Rappelons qu'en juillet dernier, les mêmes politiciens se refusaient à vouloir stopper la guerre du Liban. Au lieu de retenir le bras armé d'Israël, ils se vantaient alors de fournir à l'armée israélienne, en pleine guerre, les munitions même qui détruisirent les infrastructures de ce pays qui "mérite la paix", dont les fameuses bombes à fragmentation dont les semences tuent encore dans le sud du pays.


•     vidéo: Long interview de S. Hersh sur la télévision "Democracy Now." (34 mn)

 


    "Divide & Rule"
    Depuis la mise en scène de l'exécution de Saddam Hussein le 31/12/2006, à une heure précisément située juste avant le début d'une importante journée du Hadj pour les Chiites, mais pendant cette période sacrée, selon le calendrier Sunnite, on pouvait comprendre, par cette provocation feutrée, que la corde qui a pendu l'ancien maître de l'Irak serait la mèche d'une discorde sectaire que la coalition occidentale et les Etats-Unis allaient désormais chercher à planter entre les Musulmans Chiites et les Musulmans Sunnites.


Post Scriptum
    Le ministre Bernard Kouchner, en voyage au Liban au nom des Affaires Etrangères françaises, devrait guarder à l'esprit qu'il ne jouit plus sa neutralité d'antan. Le champ de l'action humanitaire d'urgence était libre car apolitique. C'est autre chose que de désamorcer
les volontés destructrices qui, sous le couvert de fierté nationale, par excès de faiblesse ou excès de puissance, s'en donnent à coeur joie dans des zones entières, où les humanitaires ne peuvent plus intervenir depuis longtemps.
    Accessoirement, et même si ce n'est pas politiquement correct, il est probable que la crise humanitaire déclenchée par une guerre de choix faite en partie au nom dun droit d'ingérence démocratique, en Irak, devra compter plus de morts et plus de réfugiés, en moins de temps que les dévastations tragiques au Darfour soudanais.

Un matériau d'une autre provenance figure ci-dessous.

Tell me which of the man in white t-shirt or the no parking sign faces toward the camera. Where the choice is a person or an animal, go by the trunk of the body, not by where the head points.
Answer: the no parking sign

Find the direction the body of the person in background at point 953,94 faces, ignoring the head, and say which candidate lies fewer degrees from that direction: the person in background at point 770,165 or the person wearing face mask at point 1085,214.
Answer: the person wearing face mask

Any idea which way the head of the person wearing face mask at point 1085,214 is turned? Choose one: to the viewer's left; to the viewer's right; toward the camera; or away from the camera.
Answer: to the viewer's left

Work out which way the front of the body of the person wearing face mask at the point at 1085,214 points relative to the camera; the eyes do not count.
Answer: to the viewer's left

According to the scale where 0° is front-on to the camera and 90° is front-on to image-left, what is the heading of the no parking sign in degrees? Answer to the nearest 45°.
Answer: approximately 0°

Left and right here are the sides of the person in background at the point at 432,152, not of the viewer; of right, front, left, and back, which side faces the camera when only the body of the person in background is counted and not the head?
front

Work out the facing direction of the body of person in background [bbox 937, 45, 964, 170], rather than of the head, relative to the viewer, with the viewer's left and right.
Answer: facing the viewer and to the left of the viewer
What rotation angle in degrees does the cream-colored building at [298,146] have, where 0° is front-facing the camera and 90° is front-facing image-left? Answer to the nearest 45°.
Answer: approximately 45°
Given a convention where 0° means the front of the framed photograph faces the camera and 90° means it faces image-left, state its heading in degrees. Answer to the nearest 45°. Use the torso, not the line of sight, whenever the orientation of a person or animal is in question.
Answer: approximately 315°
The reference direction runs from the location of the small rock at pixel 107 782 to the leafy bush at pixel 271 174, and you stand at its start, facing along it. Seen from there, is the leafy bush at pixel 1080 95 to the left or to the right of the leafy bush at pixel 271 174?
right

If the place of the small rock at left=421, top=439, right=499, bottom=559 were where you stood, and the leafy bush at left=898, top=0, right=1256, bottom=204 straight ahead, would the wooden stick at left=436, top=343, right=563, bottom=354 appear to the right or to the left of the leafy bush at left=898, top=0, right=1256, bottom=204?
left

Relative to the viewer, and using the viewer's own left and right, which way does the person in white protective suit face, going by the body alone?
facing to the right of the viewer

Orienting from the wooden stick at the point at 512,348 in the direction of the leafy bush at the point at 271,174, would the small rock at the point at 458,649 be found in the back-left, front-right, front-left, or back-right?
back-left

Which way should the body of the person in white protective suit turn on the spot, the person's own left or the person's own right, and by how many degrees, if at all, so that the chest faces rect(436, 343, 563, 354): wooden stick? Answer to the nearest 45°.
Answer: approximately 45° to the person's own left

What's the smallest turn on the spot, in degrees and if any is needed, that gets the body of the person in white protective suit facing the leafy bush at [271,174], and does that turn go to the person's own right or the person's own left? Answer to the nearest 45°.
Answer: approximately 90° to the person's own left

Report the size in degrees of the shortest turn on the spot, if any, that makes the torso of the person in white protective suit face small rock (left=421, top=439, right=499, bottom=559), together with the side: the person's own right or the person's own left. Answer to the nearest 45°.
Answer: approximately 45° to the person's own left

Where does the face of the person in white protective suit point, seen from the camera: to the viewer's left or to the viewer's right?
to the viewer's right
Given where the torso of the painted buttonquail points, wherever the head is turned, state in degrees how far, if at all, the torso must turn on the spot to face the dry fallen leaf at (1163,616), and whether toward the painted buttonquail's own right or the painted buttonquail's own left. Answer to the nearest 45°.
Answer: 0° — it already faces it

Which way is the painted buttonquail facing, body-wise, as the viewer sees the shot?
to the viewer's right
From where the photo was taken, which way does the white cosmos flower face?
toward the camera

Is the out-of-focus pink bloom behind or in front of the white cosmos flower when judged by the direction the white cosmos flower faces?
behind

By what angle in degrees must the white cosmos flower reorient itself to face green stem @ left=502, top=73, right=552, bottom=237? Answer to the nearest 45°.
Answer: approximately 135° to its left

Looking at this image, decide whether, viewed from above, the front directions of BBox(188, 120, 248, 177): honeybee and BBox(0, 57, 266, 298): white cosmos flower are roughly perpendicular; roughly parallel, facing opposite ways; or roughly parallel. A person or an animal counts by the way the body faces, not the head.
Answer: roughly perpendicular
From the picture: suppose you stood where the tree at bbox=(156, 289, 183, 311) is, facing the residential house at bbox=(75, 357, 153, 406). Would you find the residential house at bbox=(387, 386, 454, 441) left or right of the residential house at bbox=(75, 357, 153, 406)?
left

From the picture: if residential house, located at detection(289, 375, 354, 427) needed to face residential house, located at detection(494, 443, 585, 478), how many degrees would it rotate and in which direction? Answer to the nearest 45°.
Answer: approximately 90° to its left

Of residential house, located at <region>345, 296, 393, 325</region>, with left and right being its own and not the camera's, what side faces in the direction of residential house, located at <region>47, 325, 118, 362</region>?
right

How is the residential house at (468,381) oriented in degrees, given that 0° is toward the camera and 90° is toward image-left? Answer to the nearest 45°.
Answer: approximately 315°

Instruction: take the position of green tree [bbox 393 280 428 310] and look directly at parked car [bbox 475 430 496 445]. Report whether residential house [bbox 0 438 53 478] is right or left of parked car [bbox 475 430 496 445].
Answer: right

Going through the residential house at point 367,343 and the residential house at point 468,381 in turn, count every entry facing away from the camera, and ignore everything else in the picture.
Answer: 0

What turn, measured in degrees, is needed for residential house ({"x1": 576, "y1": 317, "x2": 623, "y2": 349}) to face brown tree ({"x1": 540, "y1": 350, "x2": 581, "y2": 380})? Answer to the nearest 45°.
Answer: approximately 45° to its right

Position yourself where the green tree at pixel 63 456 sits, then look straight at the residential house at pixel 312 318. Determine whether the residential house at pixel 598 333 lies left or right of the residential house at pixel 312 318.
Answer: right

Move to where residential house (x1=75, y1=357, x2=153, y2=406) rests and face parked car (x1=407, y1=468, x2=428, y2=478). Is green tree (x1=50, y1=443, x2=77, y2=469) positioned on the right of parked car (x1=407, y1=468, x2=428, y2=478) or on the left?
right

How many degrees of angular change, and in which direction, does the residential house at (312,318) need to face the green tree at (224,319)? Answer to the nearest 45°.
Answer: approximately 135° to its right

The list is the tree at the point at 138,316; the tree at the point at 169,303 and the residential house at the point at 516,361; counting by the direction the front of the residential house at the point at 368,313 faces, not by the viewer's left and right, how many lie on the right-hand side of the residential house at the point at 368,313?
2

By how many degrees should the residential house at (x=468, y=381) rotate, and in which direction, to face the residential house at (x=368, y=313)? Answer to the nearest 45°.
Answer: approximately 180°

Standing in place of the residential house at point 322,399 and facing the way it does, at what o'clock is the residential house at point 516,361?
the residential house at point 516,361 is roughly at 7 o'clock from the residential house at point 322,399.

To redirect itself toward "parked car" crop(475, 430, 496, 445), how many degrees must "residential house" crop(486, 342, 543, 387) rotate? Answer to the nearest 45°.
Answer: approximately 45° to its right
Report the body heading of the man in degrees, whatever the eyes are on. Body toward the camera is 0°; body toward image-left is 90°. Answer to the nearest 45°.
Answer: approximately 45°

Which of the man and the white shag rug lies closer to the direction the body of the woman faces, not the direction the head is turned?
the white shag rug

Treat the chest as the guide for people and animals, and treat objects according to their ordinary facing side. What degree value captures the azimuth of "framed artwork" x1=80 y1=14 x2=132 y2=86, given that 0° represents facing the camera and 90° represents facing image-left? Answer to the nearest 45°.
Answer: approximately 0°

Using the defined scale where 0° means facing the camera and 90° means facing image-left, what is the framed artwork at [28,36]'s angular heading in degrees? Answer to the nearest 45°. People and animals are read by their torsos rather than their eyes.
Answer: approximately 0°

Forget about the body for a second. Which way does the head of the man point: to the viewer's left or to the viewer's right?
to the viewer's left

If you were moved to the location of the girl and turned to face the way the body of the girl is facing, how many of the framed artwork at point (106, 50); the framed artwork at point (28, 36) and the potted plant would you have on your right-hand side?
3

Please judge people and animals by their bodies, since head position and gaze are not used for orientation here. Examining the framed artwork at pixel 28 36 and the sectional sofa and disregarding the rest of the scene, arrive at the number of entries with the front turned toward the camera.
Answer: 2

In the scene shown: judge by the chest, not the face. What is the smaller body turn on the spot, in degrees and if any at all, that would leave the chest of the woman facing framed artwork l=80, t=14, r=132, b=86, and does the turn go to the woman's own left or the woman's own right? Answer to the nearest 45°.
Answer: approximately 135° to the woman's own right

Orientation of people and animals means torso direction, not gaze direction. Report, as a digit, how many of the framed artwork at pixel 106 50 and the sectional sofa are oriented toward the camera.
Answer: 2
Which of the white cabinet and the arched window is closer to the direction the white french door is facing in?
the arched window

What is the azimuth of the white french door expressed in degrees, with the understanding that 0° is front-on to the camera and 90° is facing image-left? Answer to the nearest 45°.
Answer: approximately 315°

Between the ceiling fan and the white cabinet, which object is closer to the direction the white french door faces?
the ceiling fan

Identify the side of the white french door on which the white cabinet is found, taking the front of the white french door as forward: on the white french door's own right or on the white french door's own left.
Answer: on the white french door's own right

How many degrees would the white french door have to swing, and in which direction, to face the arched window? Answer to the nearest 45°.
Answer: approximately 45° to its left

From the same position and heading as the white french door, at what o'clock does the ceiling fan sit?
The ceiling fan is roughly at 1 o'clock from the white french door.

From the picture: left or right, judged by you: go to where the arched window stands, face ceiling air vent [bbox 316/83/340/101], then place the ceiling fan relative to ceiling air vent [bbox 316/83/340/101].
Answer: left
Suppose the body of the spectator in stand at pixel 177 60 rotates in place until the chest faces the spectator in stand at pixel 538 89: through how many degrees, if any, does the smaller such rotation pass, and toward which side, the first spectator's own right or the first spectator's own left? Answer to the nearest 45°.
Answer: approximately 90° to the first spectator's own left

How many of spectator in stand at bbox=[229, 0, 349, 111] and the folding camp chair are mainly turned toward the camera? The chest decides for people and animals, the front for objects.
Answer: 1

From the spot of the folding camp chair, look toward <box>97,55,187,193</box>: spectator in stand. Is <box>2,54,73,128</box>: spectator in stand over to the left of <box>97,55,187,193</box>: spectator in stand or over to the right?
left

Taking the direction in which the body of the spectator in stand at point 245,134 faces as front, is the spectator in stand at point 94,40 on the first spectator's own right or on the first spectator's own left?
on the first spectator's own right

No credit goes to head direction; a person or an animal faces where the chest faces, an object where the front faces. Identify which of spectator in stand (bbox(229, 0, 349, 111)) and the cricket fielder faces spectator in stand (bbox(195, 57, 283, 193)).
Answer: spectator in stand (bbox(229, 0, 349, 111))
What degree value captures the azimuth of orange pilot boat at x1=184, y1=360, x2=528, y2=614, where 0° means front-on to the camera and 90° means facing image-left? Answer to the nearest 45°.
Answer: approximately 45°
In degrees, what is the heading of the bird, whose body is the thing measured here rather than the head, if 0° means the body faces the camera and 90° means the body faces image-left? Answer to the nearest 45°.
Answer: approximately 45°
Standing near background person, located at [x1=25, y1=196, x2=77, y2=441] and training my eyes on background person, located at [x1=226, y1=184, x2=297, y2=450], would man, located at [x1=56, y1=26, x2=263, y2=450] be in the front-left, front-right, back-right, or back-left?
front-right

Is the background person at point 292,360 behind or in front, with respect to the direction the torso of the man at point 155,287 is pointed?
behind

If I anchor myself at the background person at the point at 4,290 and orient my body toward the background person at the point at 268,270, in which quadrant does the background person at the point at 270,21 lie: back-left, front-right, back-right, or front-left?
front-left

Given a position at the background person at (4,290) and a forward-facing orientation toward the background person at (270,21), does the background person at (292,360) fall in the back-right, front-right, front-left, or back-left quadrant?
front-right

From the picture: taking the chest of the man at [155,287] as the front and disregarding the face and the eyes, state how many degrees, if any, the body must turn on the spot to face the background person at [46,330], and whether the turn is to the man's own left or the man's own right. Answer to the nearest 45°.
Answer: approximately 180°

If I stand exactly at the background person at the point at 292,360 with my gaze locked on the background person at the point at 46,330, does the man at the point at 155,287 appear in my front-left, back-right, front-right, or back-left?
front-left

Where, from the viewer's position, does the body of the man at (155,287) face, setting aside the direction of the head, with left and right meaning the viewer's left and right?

Comment B. Kouchner pourra-t-il intervenir au Darfour plus que quiconque ? Contre l'avis du Soudan (pays sunnite proche des Saoudiens), et au seul nom d'une ingérence humanitaire [cf.'Le paravent humanitaire' d'A.Valleys] dont se drappe aujourd'hui les partisans d'une communauté internationale engagée, lorsque cette dernière "communauté" fait si peu cas de la morale et de la justice au Moyen Orient ?

Il faudrait dire à Benoît comme à Bernard que si l'on conspue "le relativisme" à tout propos, leur chère morale ne vaut plus un clou dans notre monde global, si ce n'est pour crucifier encore un fils de l'homme.